--- What the task asks ---
Out of the data below, copy every line with the string "circle".

Excerpts from a dataset:

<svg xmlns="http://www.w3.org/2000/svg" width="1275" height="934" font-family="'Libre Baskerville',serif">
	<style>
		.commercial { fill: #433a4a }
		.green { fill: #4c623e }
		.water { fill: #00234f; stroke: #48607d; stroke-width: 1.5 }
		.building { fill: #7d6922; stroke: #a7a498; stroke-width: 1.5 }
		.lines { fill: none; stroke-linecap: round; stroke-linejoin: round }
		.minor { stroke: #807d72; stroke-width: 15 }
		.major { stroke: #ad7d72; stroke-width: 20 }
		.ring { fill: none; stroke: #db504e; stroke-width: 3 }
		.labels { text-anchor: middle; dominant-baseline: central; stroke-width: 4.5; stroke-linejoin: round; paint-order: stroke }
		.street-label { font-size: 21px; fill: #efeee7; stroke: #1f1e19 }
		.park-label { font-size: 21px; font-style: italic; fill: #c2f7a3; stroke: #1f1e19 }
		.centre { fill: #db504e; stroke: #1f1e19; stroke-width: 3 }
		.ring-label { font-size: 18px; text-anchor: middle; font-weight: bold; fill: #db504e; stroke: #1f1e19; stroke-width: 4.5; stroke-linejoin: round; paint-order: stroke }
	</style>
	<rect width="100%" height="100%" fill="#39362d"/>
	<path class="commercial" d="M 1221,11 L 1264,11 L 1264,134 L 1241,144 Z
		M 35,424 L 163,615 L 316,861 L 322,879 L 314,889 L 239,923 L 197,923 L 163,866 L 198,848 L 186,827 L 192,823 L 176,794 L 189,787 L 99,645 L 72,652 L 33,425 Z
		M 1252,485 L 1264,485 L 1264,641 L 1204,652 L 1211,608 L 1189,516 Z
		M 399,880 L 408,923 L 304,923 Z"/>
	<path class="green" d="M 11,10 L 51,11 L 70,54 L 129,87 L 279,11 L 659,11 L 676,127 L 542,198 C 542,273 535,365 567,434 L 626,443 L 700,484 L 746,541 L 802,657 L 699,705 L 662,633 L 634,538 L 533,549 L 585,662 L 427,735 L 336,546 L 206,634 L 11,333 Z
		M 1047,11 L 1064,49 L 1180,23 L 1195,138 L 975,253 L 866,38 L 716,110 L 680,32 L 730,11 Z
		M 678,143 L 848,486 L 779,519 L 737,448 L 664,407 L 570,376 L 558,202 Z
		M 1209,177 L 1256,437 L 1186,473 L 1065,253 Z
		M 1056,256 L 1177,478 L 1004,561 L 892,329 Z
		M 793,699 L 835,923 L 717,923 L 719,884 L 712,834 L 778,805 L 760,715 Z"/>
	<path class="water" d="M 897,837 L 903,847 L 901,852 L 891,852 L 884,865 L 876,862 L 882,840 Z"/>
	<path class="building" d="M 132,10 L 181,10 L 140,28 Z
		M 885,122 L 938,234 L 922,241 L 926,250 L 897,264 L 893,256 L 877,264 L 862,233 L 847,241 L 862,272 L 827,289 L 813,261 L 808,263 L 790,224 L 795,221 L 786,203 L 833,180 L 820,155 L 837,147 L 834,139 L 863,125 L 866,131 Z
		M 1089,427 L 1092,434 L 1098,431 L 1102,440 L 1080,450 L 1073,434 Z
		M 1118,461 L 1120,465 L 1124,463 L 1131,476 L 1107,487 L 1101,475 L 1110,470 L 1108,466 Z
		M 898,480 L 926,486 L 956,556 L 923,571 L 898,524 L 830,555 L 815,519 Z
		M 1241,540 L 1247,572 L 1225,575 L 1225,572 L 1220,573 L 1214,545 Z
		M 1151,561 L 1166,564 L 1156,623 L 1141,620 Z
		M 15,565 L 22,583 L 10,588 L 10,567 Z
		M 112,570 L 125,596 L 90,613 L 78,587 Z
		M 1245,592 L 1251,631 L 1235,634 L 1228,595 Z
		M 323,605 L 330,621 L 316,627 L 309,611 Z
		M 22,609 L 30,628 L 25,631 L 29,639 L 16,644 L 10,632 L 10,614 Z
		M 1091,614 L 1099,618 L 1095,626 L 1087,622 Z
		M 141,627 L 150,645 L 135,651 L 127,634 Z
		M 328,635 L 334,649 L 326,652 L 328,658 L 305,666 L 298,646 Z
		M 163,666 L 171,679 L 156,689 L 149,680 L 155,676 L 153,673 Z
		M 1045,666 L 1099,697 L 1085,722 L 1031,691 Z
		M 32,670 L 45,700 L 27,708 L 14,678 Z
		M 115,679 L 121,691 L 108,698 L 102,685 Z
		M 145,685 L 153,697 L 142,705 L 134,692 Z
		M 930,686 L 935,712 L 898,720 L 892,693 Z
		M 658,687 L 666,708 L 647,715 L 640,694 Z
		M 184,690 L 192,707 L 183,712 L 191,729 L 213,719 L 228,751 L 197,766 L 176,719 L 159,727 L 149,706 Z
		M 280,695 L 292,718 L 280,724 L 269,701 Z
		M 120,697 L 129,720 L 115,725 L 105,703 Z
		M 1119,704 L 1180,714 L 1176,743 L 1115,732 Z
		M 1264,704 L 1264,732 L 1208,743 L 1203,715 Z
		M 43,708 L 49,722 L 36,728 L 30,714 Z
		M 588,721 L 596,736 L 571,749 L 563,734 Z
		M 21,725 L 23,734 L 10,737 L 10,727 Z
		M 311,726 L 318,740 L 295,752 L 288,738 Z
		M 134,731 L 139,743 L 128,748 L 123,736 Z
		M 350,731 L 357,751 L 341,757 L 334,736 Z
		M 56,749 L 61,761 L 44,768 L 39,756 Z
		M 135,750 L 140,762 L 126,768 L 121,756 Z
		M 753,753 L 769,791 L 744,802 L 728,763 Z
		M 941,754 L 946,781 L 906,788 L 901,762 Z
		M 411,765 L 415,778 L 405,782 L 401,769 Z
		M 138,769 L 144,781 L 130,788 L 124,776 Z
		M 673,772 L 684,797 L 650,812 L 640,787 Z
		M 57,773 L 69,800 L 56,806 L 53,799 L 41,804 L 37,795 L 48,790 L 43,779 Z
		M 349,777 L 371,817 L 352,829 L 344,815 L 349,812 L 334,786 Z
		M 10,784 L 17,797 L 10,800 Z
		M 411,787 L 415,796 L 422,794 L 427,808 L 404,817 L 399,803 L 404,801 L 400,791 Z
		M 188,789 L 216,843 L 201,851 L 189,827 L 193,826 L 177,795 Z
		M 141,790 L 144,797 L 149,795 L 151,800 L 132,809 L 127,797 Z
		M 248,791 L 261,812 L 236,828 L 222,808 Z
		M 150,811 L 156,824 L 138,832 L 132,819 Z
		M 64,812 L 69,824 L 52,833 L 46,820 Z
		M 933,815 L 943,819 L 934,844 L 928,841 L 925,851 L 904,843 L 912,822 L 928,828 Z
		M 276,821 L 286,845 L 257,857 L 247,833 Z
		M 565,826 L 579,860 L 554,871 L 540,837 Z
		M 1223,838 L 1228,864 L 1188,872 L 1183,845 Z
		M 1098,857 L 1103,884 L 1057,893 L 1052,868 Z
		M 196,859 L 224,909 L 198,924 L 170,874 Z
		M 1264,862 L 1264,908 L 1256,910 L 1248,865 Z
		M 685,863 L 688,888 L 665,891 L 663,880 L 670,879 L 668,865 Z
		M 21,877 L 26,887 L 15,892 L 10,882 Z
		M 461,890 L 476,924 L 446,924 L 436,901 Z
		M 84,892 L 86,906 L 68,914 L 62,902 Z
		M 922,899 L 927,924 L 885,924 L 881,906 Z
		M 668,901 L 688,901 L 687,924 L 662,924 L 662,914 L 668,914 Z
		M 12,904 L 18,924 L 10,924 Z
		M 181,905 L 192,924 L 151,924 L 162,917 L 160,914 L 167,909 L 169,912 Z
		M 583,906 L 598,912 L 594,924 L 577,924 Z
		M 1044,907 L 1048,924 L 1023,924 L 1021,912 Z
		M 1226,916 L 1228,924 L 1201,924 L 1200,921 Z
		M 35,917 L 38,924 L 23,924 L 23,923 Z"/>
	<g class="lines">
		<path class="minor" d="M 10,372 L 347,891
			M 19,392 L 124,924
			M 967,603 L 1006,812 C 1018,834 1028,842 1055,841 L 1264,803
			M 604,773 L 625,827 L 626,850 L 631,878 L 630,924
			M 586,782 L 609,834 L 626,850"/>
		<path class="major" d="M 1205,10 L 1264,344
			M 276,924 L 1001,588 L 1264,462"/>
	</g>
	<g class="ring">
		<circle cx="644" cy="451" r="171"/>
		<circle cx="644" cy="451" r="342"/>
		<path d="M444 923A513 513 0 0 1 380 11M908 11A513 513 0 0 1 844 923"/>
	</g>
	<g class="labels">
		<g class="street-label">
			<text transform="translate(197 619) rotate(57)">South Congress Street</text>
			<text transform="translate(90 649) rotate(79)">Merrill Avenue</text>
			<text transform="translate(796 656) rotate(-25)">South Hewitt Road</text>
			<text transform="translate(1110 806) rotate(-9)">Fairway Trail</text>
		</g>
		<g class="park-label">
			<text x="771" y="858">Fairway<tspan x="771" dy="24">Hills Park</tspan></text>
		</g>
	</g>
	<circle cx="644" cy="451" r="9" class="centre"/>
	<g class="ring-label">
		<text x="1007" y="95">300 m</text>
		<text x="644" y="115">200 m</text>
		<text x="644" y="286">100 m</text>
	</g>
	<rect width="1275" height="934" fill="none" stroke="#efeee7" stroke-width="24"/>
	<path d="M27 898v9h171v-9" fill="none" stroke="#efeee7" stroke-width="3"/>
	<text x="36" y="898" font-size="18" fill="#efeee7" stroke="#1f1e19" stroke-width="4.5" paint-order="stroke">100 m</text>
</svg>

--- Result of this task ---
		<circle cx="644" cy="451" r="171"/>
		<circle cx="644" cy="451" r="342"/>
	<circle cx="644" cy="451" r="9" class="centre"/>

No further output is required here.